I’m using Windows 11 and OOBE. I use SillyTavern as well, but not always.
I’ve been playing with 20b models (work great at 4096 context) and 70b ones (but too slooow unless I make the context 2048, which is then usable, but the low context sucks)
What else am I missing I see there are some 34b models now for Exllama2, but I’m having issues getting them to work, quality (which PROFILE do I use??) or speed wise (what context setting? This is not the 200k context version)…
For your recommended model, what is the best settings for those on a single card system? (4090, 96GB of RAM, I9-13900k)
Any suggestions for best experience is appreciated (for creative, RPG/Chat/Story usage).
Thank you.
I’m a huge fan of MLewd-ReMM-L2-Chat-20B at the moment. I use the 6-bit quant and have found it at times to be similar in quality to the roleplays I used to have with ChatGPT 3.5 before "Open"AI nerfed it into oblivion. Hardly ever have to reroll.
So far with the local models, I’ve just done like storybook format, RPGing, without a game system, dice, rolls, etc, which I used to do with chat GPT…

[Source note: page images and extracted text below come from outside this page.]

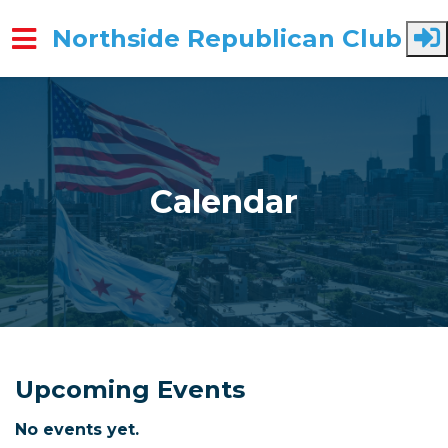
Northside Republican Club
Skip to main content
Calendar
Upcoming Events
No events yet.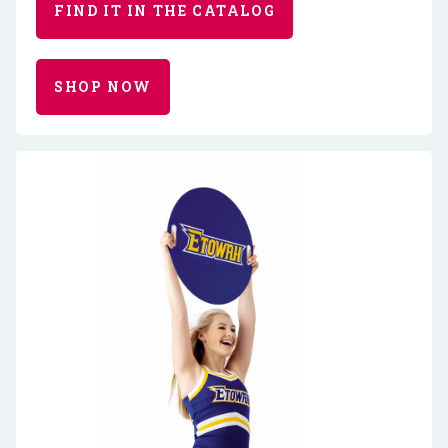
FIND IT IN THE CATALOG
SHOP NOW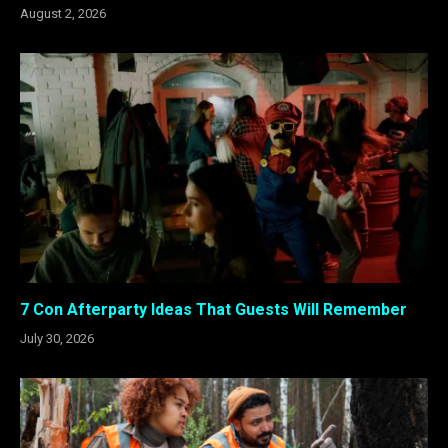
August 2, 2026
7 Con Afterparty Ideas That Guests Will Remember
July 30, 2026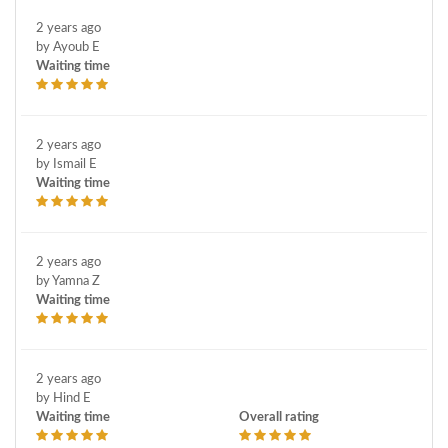
2 years ago
by Ayoub E
Waiting time
2 years ago
by Ismail E
Waiting time
2 years ago
by Yamna Z
Waiting time
2 years ago
by Hind E
Waiting time
Overall rating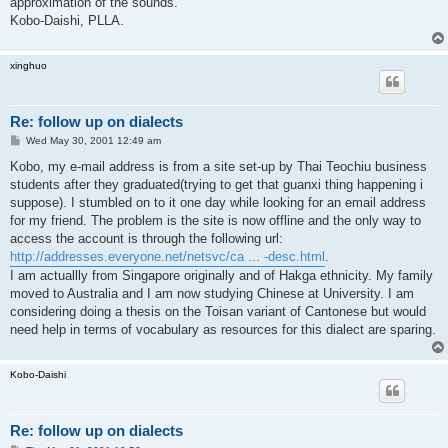
approximation of the sounds.
Kobo-Daishi, PLLA.
xinghuo
Re: follow up on dialects
P
Wed May 30, 2001 12:49 am
o
s
Kobo, my e-mail address is from a site set-up by Thai Teochiu business
t
students after they graduated(trying to get that guanxi thing happening i
suppose). I stumbled on to it one day while looking for an email address
for my friend. The problem is the site is now offline and the only way to
access the account is through the following url:
http://addresses.everyone.net/netsvc/ca ... -desc.html
.
I am actuallly from Singapore originally and of Hakga ethnicity. My family
moved to Australia and I am now studying Chinese at University. I am
considering doing a thesis on the Toisan variant of Cantonese but would
need help in terms of vocabulary as resources for this dialect are sparing.
Kobo-Daishi
Re: follow up on dialects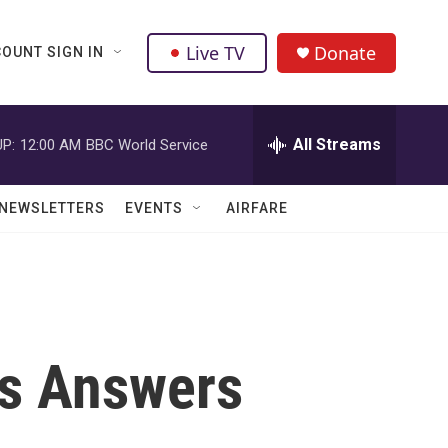
Live TV
Donate
OUNT SIGN IN
All Streams
P:
12:00 AM
BBC World Service
NEWSLETTERS
EVENTS
AIRFARE
ts Answers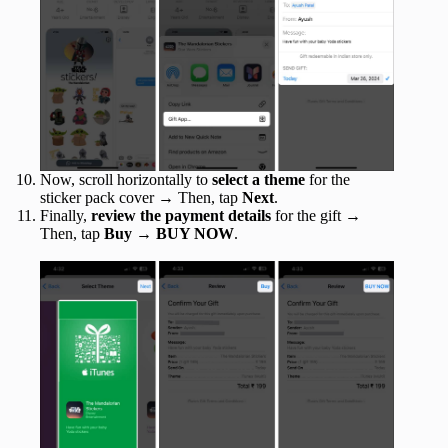
Now, scroll horizontally to
select a theme
for the
sticker pack cover → Then, tap
Next
.
Finally,
review the payment details
for the gift →
Then, tap
Buy
→
BUY NOW
.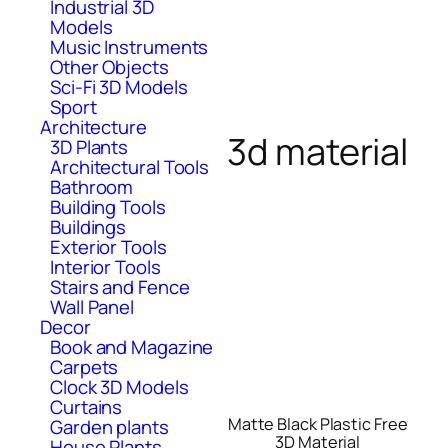
Industrial 3D
Models
Music Instruments
Other Objects
Sci-Fi 3D Models
Sport
Architecture
3d material
3D Plants
Architectural Tools
Bathroom
Building Tools
Buildings
Exterior Tools
Interior Tools
Stairs and Fence
Wall Panel
Decor
Book and Magazine
Carpets
Clock 3D Models
Curtains
Matte Black Plastic Free
Garden plants
3D Material
House Plants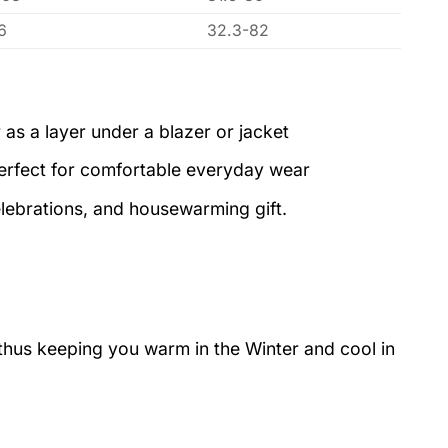
6
32.3-82
 as a layer under a blazer or jacket
perfect for comfortable everyday wear
elebrations, and housewarming gift.
 thus keeping you warm in the Winter and cool in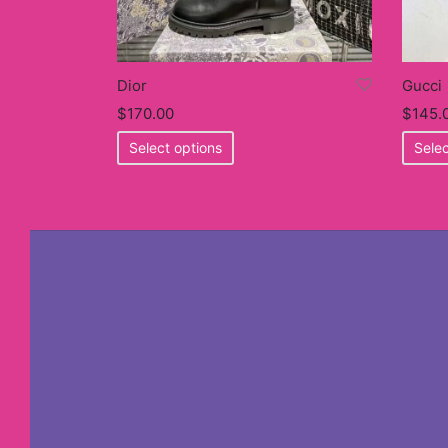
Dior
Gucci
$
170.00
$
145.
This
Select options
Selec
product
has
multiple
variants.
The
options
may
be
chosen
on
the
product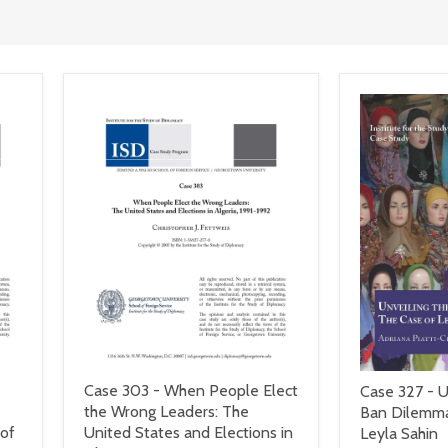
Case 303 - When People Elect
Case 327 - U
the Wrong Leaders: The
Ban Dilemma
 of
United States and Elections in
Leyla Sahin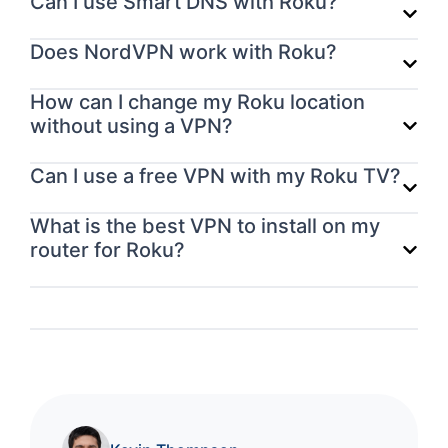
Can I use Smart DNS with Roku?
Does NordVPN work with Roku?
How can I change my Roku location
without using a VPN?
Can I use a free VPN with my Roku TV?
What is the best VPN to install on my
router for Roku?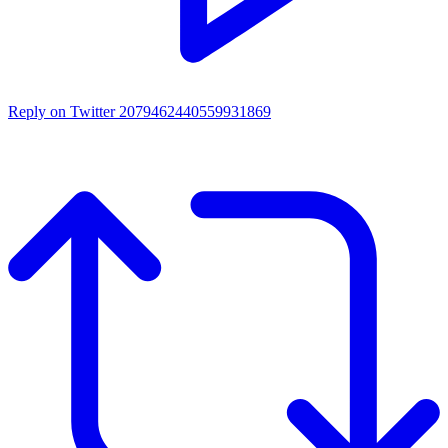
Reply on Twitter 2079462440559931869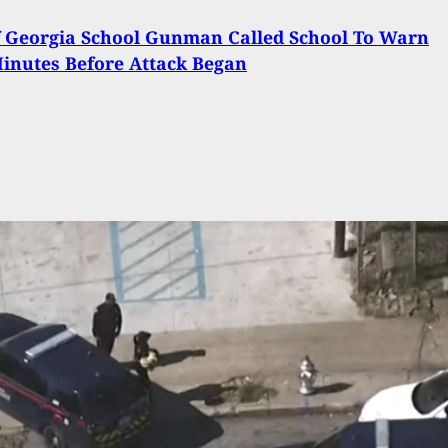
 Georgia School Gunman Called School To Warn
inutes Before Attack Began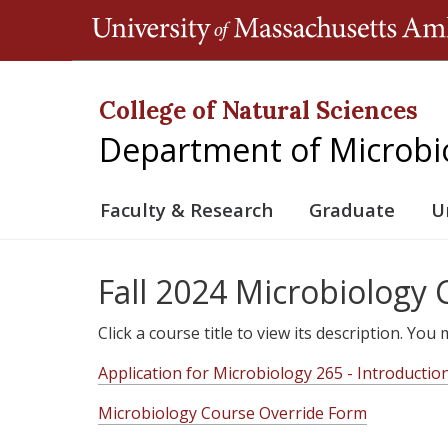
College of Natural Sciences
Department of Microbi
Faculty & Research
Graduate
U
Fall 2024 Microbiology
Click a course title to view its description. Yo
Application for Microbiology 265 - Introductio
Microbiology Course Override Form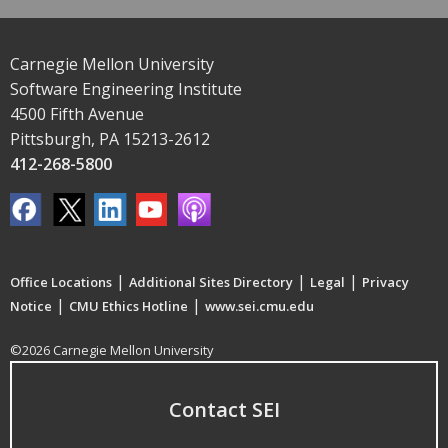
Carnegie Mellon University
Software Engineering Institute
4500 Fifth Avenue
Pittsburgh, PA 15213-2612
412-268-5800
|
|
|
Office Locations
Additional Sites Directory
Legal
Privacy
|
|
Notice
CMU Ethics Hotline
www.sei.cmu.edu
©2026 Carnegie Mellon University
Contact SEI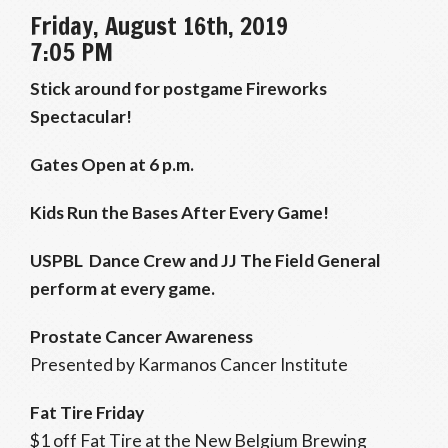
Friday, August 16th, 2019
7:05 PM
Stick around for postgame Fireworks
Spectacular!
Gates Open at 6 p.m.
Kids Run the Bases After Every Game!
USPBL Dance Crew and JJ The Field General
perform at every game.
Prostate Cancer Awareness
Presented by Karmanos Cancer Institute
Fat Tire Friday
$1 off Fat Tire at the New Belgium Brewing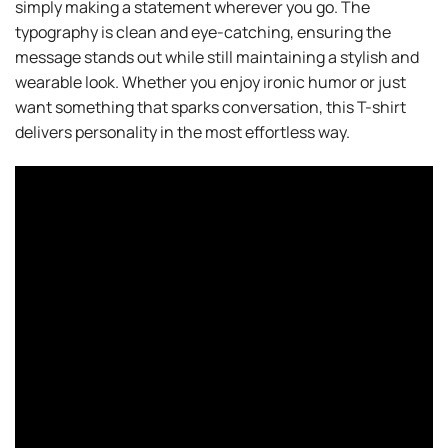
simply making a statement wherever you go. The
typography is clean and eye-catching, ensuring the
message stands out while still maintaining a stylish and
wearable look. Whether you enjoy ironic humor or just
want something that sparks conversation, this T-shirt
delivers personality in the most effortless way.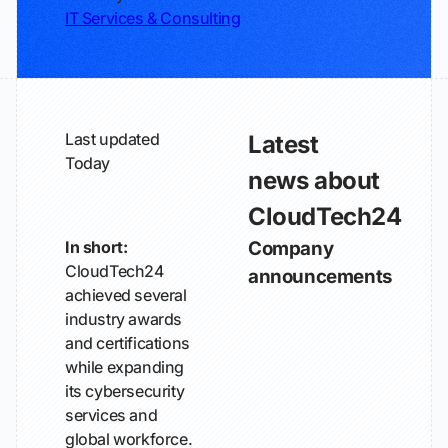
IT Services & Consulting
Last updated
Latest
Today
news about
CloudTech24
In short:
Company
CloudTech24
announcements
achieved several
industry awards
and certifications
while expanding
its cybersecurity
services and
global workforce.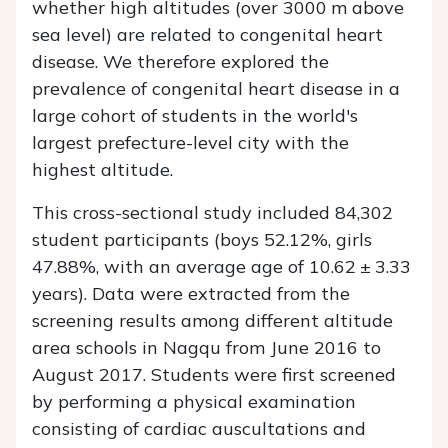
whether high altitudes (over 3000 m above
sea level) are related to congenital heart
disease. We therefore explored the
prevalence of congenital heart disease in a
large cohort of students in the world's
largest prefecture-level city with the
highest altitude.
This cross-sectional study included 84,302
student participants (boys 52.12%, girls
47.88%, with an average age of 10.62 ± 3.33
years). Data were extracted from the
screening results among different altitude
area schools in Nagqu from June 2016 to
August 2017. Students were first screened
by performing a physical examination
consisting of cardiac auscultations and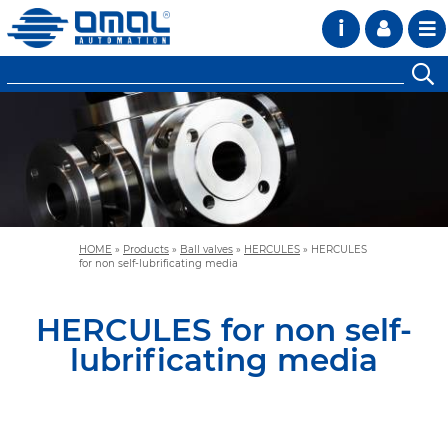
i
HOME
»
Products
»
Ball valves
»
HERCULES
»
HERCULES
for non self-lubrificating media
HERCULES for non self-
lubrificating media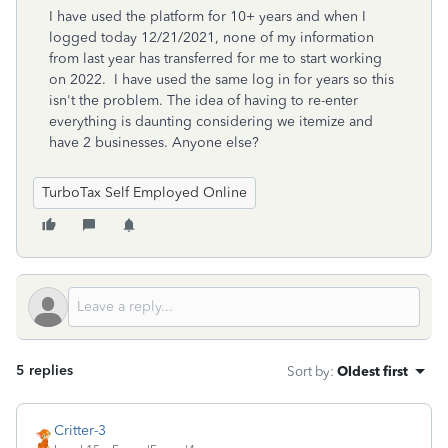
I have used the platform for 10+ years and when I
logged today 12/21/2021, none of my information
from last year has transferred for me to start working
on 2022. I have used the same log in for years so this
isn't the problem. The idea of having to re-enter
everything is daunting considering we itemize and
have 2 businesses. Anyone else?
TurboTax Self Employed Online
5 replies
Sort by
:
Oldest first
Critter-3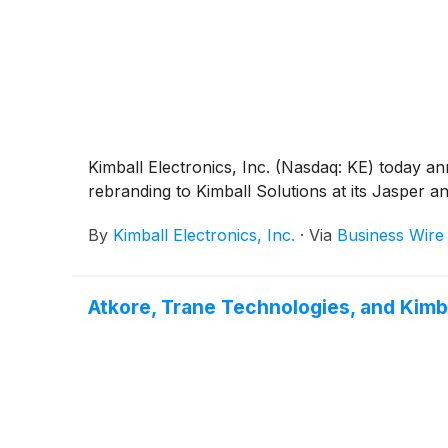
Kimball Electronics, Inc. (Nasdaq: KE) today ann
rebranding to Kimball Solutions at its Jasper and 
By
Kimball Electronics, Inc.
·
Via
Business Wire
Atkore, Trane Technologies, and Kimb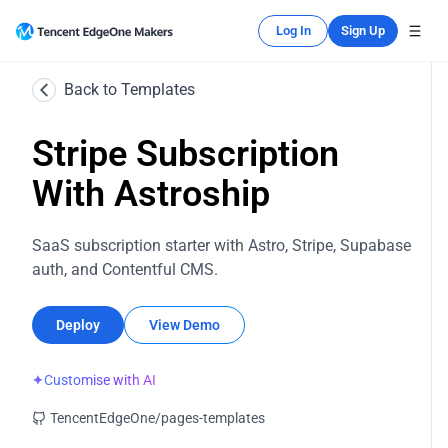
Log In
Sign Up
Back to Templates
Stripe Subscription
With Astroship
SaaS subscription starter with Astro, Stripe, Supabase
auth, and Contentful CMS.
Deploy
View Demo
✦
Customise with AI
TencentEdgeOne/pages-templates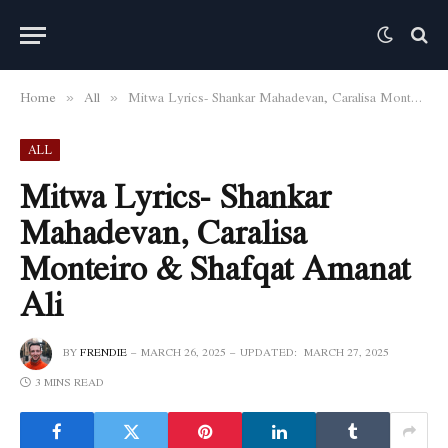
Home
All
Mitwa Lyrics- Shankar Mahadevan, Caralisa Monteiro & Shafqat Amanat Ali
»
»
ALL
Mitwa Lyrics- Shankar
Mahadevan, Caralisa
Monteiro & Shafqat Amanat
Ali
BY
FRENDIE
MARCH 26, 2025
UPDATED:
MARCH 27, 2025
3 MINS READ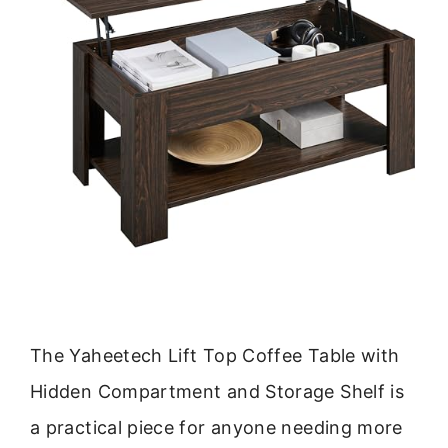
The Yaheetech Lift Top Coffee Table with
Hidden Compartment and Storage Shelf is
a practical piece for anyone needing more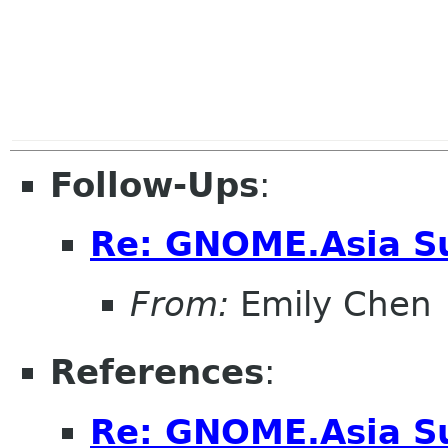
Follow-Ups
:
Re: GNOME.Asia S
From:
Emily Chen
References
:
Re: GNOME.Asia S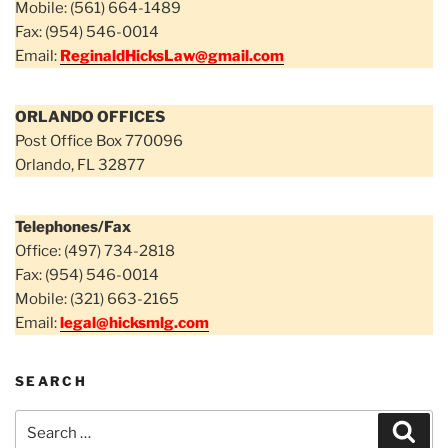
Mobile: (561) 664-1489
Fax: (954) 546-0014
Email:
ReginaldHicksLaw@gmail.com
ORLANDO OFFICES
Post Office Box 770096
Orlando, FL 32877
Telephones/Fax
Office: (497) 734-2818
Fax: (954) 546-0014
Mobile: (321) 663-2165
Email:
legal@hicksmlg.com
SEARCH
Search
Sear
for:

Do you have a prompt template that works well for you that you would be willing to share that gamifies it?
Not entirely, I mainly just use it as an open ended story. However, if I’m doing a second person text adventure, sometimes I will place information pertaining to the “game” and put it in memory (or system prompt, if in LM Studio), like this:
Scenario: Second person survival text adventure game set in the African savannah, hundreds of millions of years ago.
Inventory: Stone knife, dried meat, berries (4), half-filled water skin.
Current quest: Go hunting
In my experience so far, it seems to do a really good job of remembering exactly whatever’s in my inventory, and if my character picks something up in game, I add it to the memory.
If you wanted more game-like systems like stats and dice rolls, I suppose you could keep track of those externally, and your rolls could be done through a site like random.org and just tell the LLM your result.